In a separate recent development, on September 30, a senior UN official, Ms. Ilze Brands Kehris, Assistant Secretary General of the United Nations for Human Rights, presented a report on “threats and reprisals” this year at the 45th session of the Human Rights Council of this organization.
In particular, Ms. Kehris quoted the report saying that Vietnam is among the countries “with worrying and persistent violations for many years.”
At a session streamed by the UN from Geneva, Switzerland, the official said:
“Many UN reporters have brought up allegations of individuals in the repressed environment that lasted for many years, included in this year’s report, for example in Bahrain, Burundi, China, Cuba, Egypt, India, Iran, Myanmar, Saudi Arabia, Uzbekistan and Vietnam, and others.”
“In the face of these many worrying situations, we must work together to preserve and expand the spaces of UN interaction and intervention,” recommended the Assistant Secretary-General of the United Nations for human rights.

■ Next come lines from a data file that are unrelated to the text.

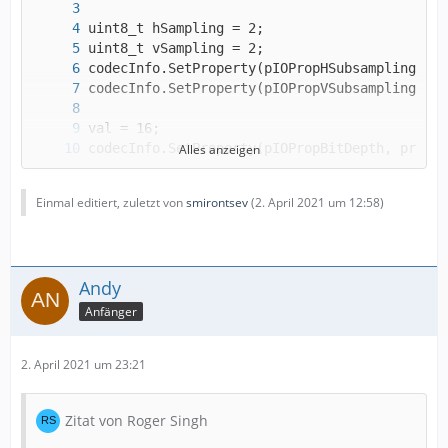
Alles anzeigen
codecInfo.SetProperty(pIOPropBitsPerSample, p
Einmal editiert, zuletzt von
smirontsev
(
2. April 2021 um 12:58
)
Andy
Anfänger
2. April 2021 um 23:21
Zitat von Roger Singh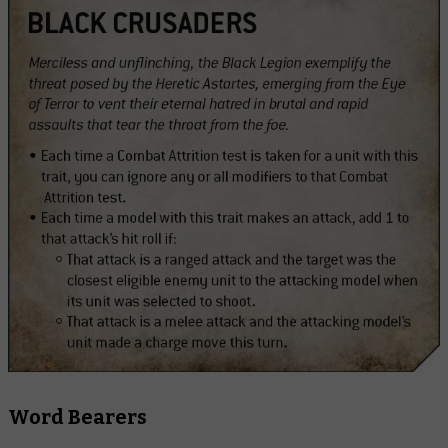
Word Bearers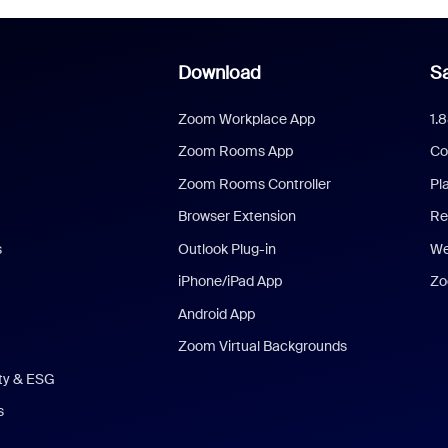
Download
Sa
Zoom Workplace App
1.
Zoom Rooms App
Co
Zoom Rooms Controller
Pl
Browser Extension
Re
s
Outlook Plug-in
We
iPhone/iPad App
Zo
Android App
Zoom Virtual Backgrounds
ity & ESG
s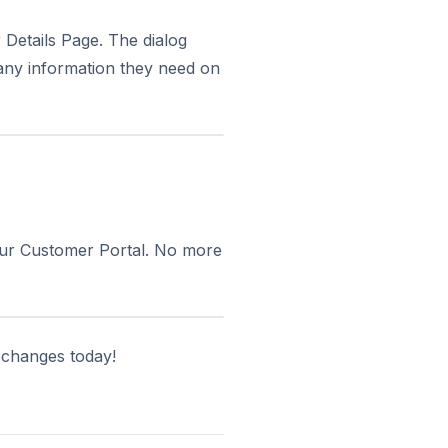
Details Page. The dialog
any information they need on
our Customer Portal. No more
 changes today!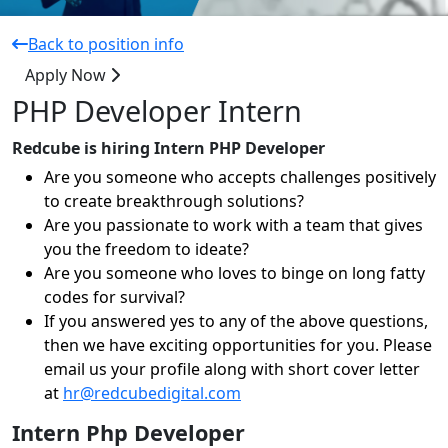
Back to position info
Apply Now
PHP Developer Intern
Redcube is hiring Intern PHP Developer
Are you someone who accepts challenges positively
to create breakthrough solutions?
Are you passionate to work with a team that gives
you the freedom to ideate?
Are you someone who loves to binge on long fatty
codes for survival?
If you answered yes to any of the above questions,
then we have exciting opportunities for you. Please
email us your profile along with short cover letter
at
hr@redcubedigital.com
Intern Php Developer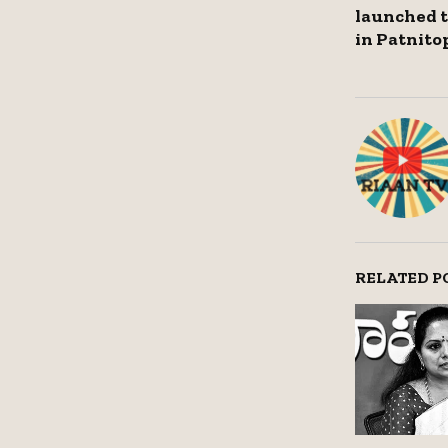
launched to
in Patnitop
RELATED P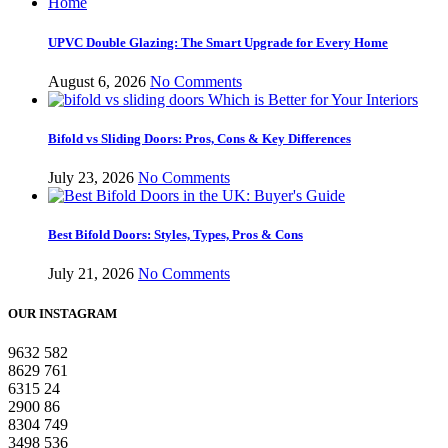
UPVC Double Glazing: The Smart Upgrade for Every Home
August 6, 2026
No Comments
Bifold vs Sliding Doors: Pros, Cons & Key Differences
July 23, 2026
No Comments
Best Bifold Doors: Styles, Types, Pros & Cons
July 21, 2026
No Comments
OUR INSTAGRAM
9632
582
8629
761
6315
24
2900
86
8304
749
3498
536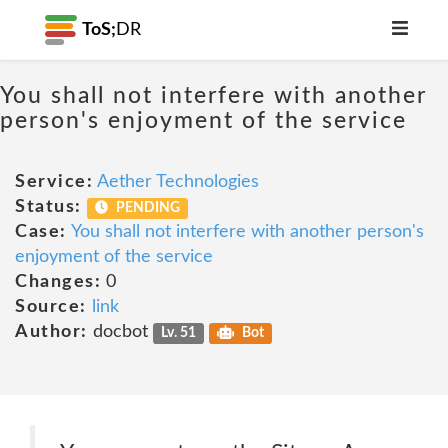
ToS;
DR
You shall not interfere with another
person's enjoyment of the service
Service:
Aether Technologies
Status:
PENDING
Case:
You shall not interfere with another person's
enjoyment of the service
Changes:
0
Source:
link
Author:
docbot
Lv. 51
Bot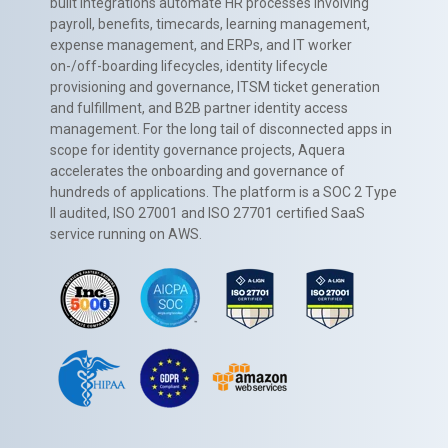
built integrations automate HR processes involving
payroll, benefits, timecards, learning management,
expense management, and ERPs, and IT worker
on-/off-boarding lifecycles, identity lifecycle
provisioning and governance, ITSM ticket generation
and fulfillment, and B2B partner identity access
management. For the long tail of disconnected apps in
scope for identity governance projects, Aquera
accelerates the onboarding and governance of
hundreds of applications. The platform is a SOC 2 Type
II audited, ISO 27001 and ISO 27701 certified SaaS
service running on AWS.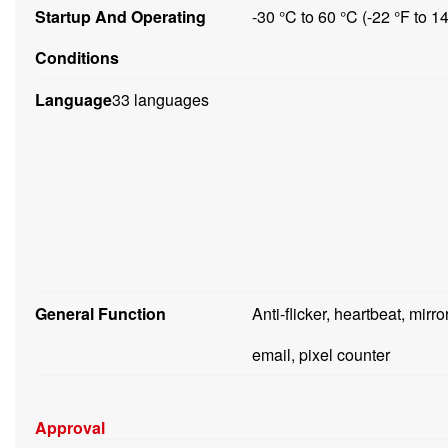
Startup And Operating
-30 °C to 60 °C (-22 °F to 
Conditions
Language
33 languages
General Function
Anti-flicker, heartbeat, mirr
email, pixel counter
Approval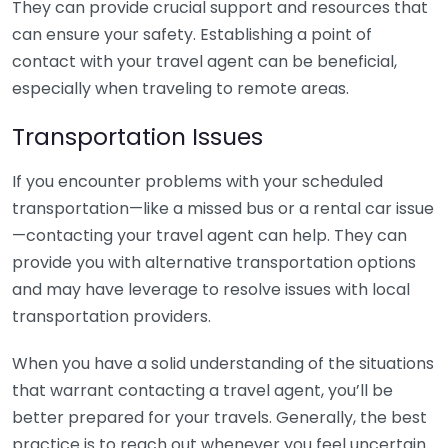
They can provide crucial support and resources that
can ensure your safety. Establishing a point of
contact with your travel agent can be beneficial,
especially when traveling to remote areas.
Transportation Issues
If you encounter problems with your scheduled
transportation—like a missed bus or a rental car issue
—contacting your travel agent can help. They can
provide you with alternative transportation options
and may have leverage to resolve issues with local
transportation providers.
When you have a solid understanding of the situations
that warrant contacting a travel agent, you’ll be
better prepared for your travels. Generally, the best
practice is to reach out whenever you feel uncertain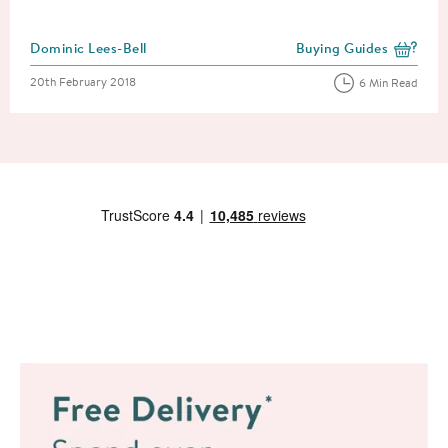
Posted by
Dominic Lees-Bell
Buying Guides
View more blog posts i
Posted on
20th February 2018
6 Min Read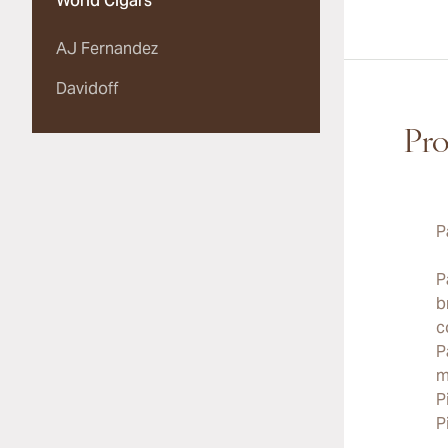
World Cigars
AJ Fernandez
Davidoff
Pro
P
P
b
c
P
m
P
P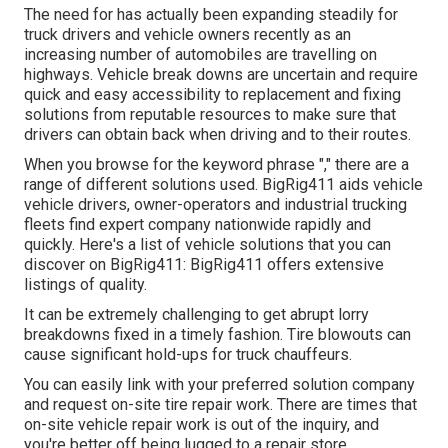
The need for has actually been expanding steadily for
truck drivers and vehicle owners recently as an
increasing number of automobiles are travelling on
highways. Vehicle break downs are uncertain and require
quick and easy accessibility to replacement and fixing
solutions from reputable resources to make sure that
drivers can obtain back when driving and to their routes.
When you browse for the keyword phrase "," there are a
range of different solutions used. BigRig411 aids vehicle
vehicle drivers, owner-operators and industrial trucking
fleets find expert company nationwide rapidly and
quickly. Here's a list of vehicle solutions that you can
discover on BigRig411: BigRig411 offers extensive
listings of quality.
It can be extremely challenging to get abrupt lorry
breakdowns fixed in a timely fashion. Tire blowouts can
cause significant hold-ups for truck chauffeurs.
You can easily link with your preferred solution company
and request on-site tire repair work. There are times that
on-site vehicle repair work is out of the inquiry, and
you're better off being lugged to a repair store.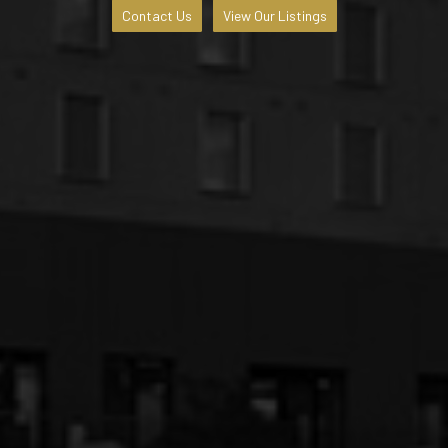
Contact Us
View Our Listings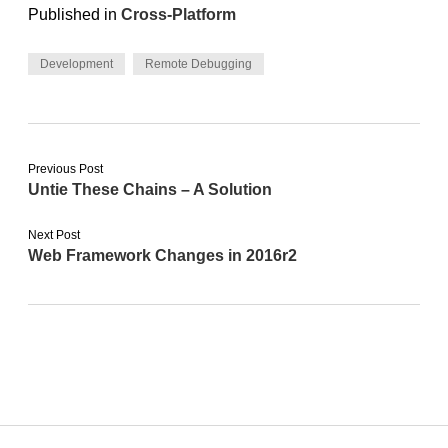
Published in
Cross-Platform
Development
Remote Debugging
Previous Post
Untie These Chains – A Solution
Next Post
Web Framework Changes in 2016r2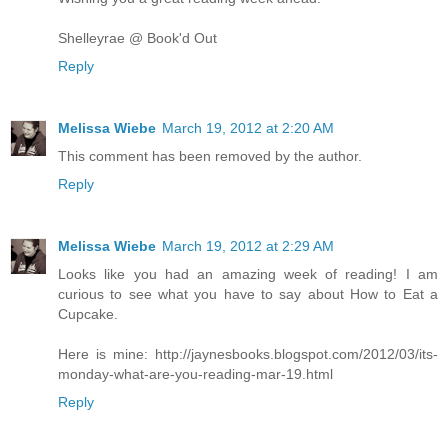
Shelleyrae @ Book'd Out
Reply
Melissa Wiebe
March 19, 2012 at 2:20 AM
This comment has been removed by the author.
Reply
Melissa Wiebe
March 19, 2012 at 2:29 AM
Looks like you had an amazing week of reading! I am
curious to see what you have to say about How to Eat a
Cupcake.
Here is mine: http://jaynesbooks.blogspot.com/2012/03/its-
monday-what-are-you-reading-mar-19.html
Reply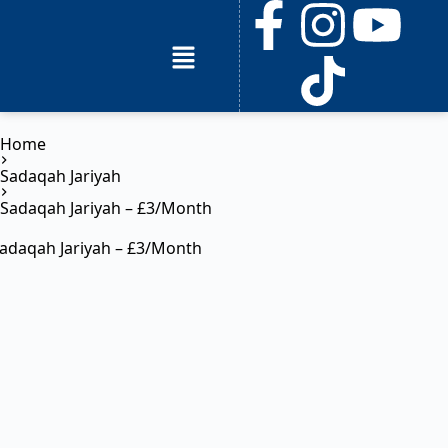
Home
Sadaqah Jariyah
Sadaqah Jariyah – £3/Month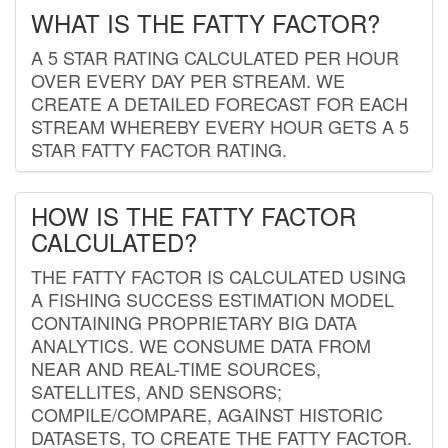
WHAT IS THE FATTY FACTOR?
A 5 STAR RATING CALCULATED PER HOUR
OVER EVERY DAY PER STREAM. WE
CREATE A DETAILED FORECAST FOR EACH
STREAM WHEREBY EVERY HOUR GETS A 5
STAR FATTY FACTOR RATING.
HOW IS THE FATTY FACTOR
CALCULATED?
THE FATTY FACTOR IS CALCULATED USING
A FISHING SUCCESS ESTIMATION MODEL
CONTAINING PROPRIETARY BIG DATA
ANALYTICS. WE CONSUME DATA FROM
NEAR AND REAL-TIME SOURCES,
SATELLITES, AND SENSORS;
COMPILE/COMPARE, AGAINST HISTORIC
DATASETS, TO CREATE THE FATTY FACTOR.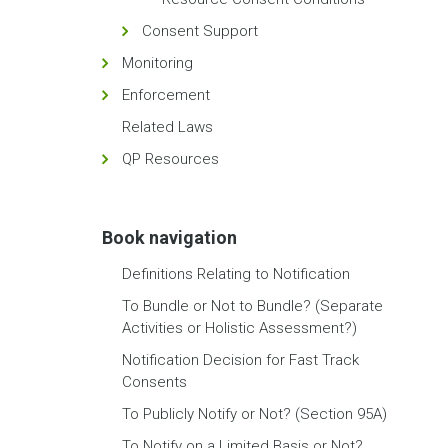
Consent Support
Monitoring
Enforcement
Related Laws
QP Resources
Book navigation
Definitions Relating to Notification
To Bundle or Not to Bundle? (Separate
Activities or Holistic Assessment?)
Notification Decision for Fast Track
Consents
To Publicly Notify or Not? (Section 95A)
To Notify on a Limited Basis or Not?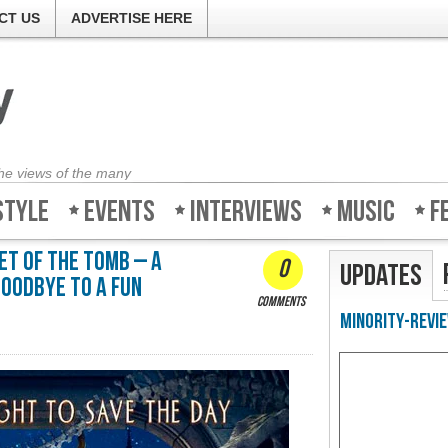
CT US
ADVERTISE HERE
the views of the many
style
Events
Interviews
Music
F
et of the Tomb – A
0
Updates
goodbye to a fun
comments
Minority-Revie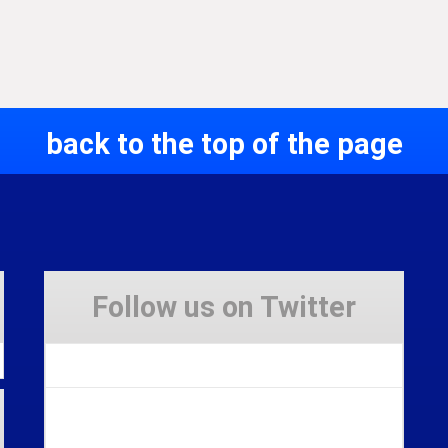
back to the top of the page
Follow us on Twitter
Tweets by Stravaig_Aboot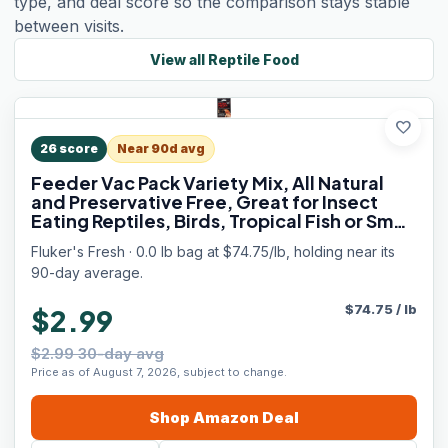
type, and deal score so the comparison stays stable
between visits.
View all
Reptile Food
favorite
26
score
Near 90d avg
Feeder Vac Pack Variety Mix, All Natural
and Preservative Free, Great for Insect
Eating Reptiles, Birds, Tropical Fish or Small
Animals, 0.7 oz
Fluker's Fresh · 0.0 lb bag at $74.75/lb, holding near its
90-day average.
$
74.75
/
lb
$2.99
$2.99 30-day avg
Price as of August 7, 2026, subject to change.
Shop
Amazon
Deal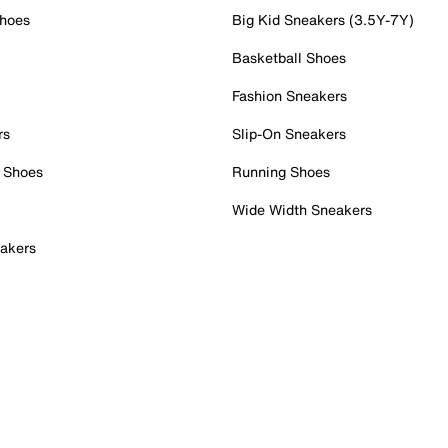
Shoes
Big Kid Sneakers (3.5Y-7Y)
Basketball Shoes
Fashion Sneakers
rs
Slip-On Sneakers
 Shoes
Running Shoes
Wide Width Sneakers
akers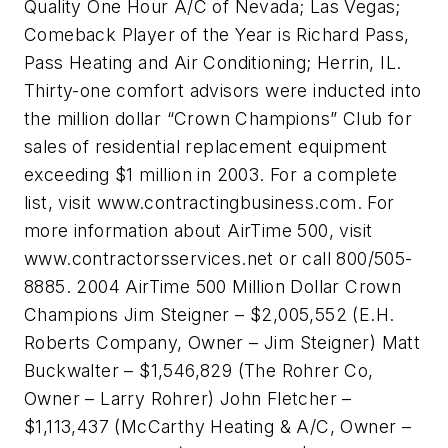
Quality One Hour A/C of Nevada; Las Vegas;
Comeback Player of the Year is Richard Pass,
Pass Heating and Air Conditioning; Herrin, IL.
Thirty-one comfort advisors were inducted into
the million dollar “Crown Champions” Club for
sales of residential replacement equipment
exceeding $1 million in 2003. For a complete
list, visit www.contractingbusiness.com. For
more information about AirTime 500, visit
www.contractorsservices.net or call 800/505-
8885. 2004 AirTime 500 Million Dollar Crown
Champions Jim Steigner – $2,005,552 (E.H.
Roberts Company, Owner – Jim Steigner) Matt
Buckwalter – $1,546,829 (The Rohrer Co,
Owner – Larry Rohrer) John Fletcher –
$1,113,437 (McCarthy Heating & A/C, Owner –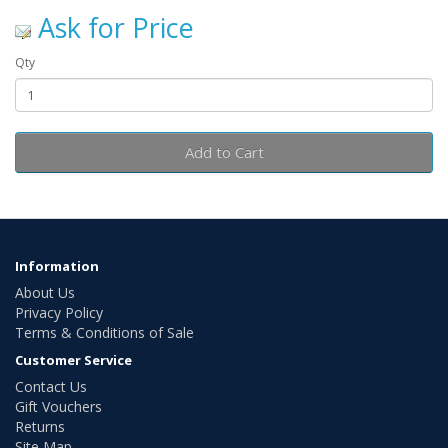
Ask for Price
Qty
Add to Cart
Information
About Us
Privacy Policy
Terms & Conditions of Sale
Customer Service
Contact Us
Gift Vouchers
Returns
Site Map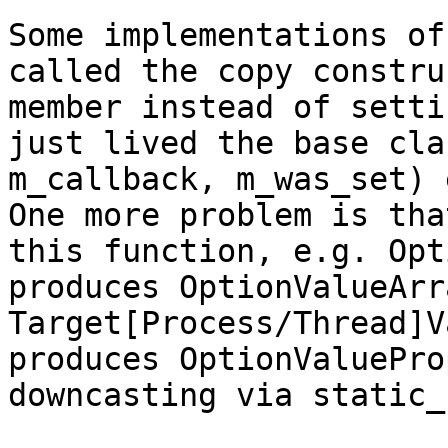
Some implementations of
called the copy constru
member instead of setti
just lived the base cla
m_callback, m_was_set) 
One more problem is tha
this function, e.g. Opt
produces OptionValueArr
Target[Process/Thread]V
produces OptionValuePro
downcasting via static_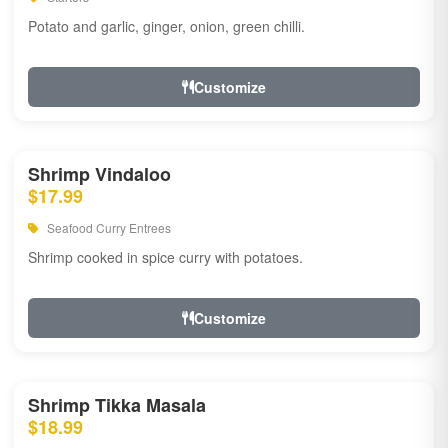
Potato and garlic, ginger, onion, green chilli.
Customize
Shrimp Vindaloo
$17.99
Seafood Curry Entrees
Shrimp cooked in spice curry with potatoes.
Customize
Shrimp Tikka Masala
$18.99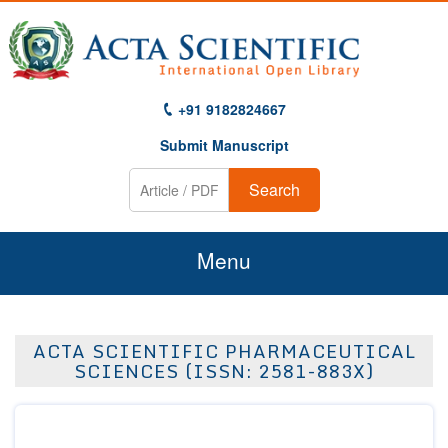
+91 9182824667
Submit Manuscript
Search
Menu
Home
ACTA SCIENTIFIC PHARMACEUTICAL
About Us
SCIENCES (ISSN: 2581-883X)
Journals
Guidelines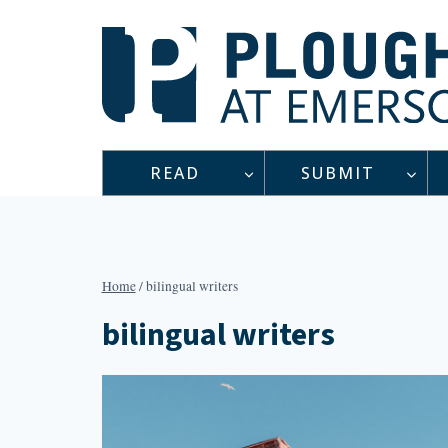
Skip
to
content
READ
SUBMIT
Home
/
bilingual writers
bilingual writers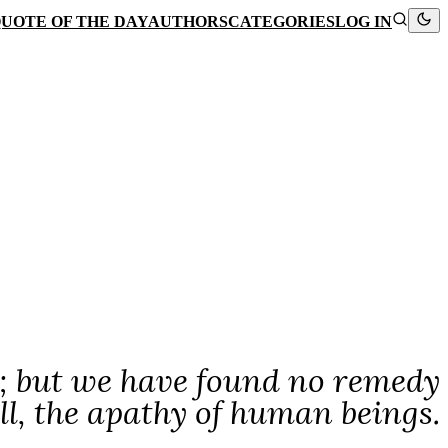
UOTE OF THE DAY
AUTHORS
CATEGORIES
LOG IN
s; but we have found no remedy
ll, the apathy of human beings.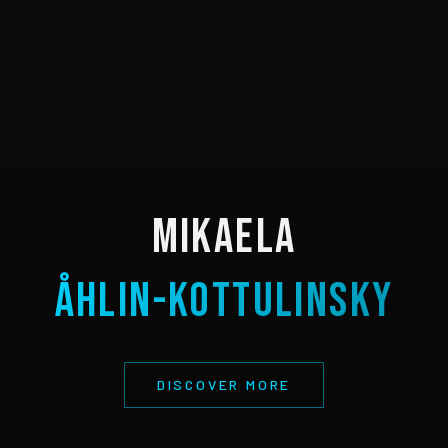
Mikaela
Åhlin-Kottulinsky
DISCOVER MORE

For their part, up to now, the state and governments at all levels of Vietnam have always declared that this country always complies with laws, conventions, and agreements signed with international and regional human rights such as respecting the human rights of citizens.
Vietnam has no political prisoners and prisoners of conscience, but only those who are legally punished by the government for violating the law and criminal law, the government’s views are clearly stated in its statements and official reporting, as well as through the media and official state media.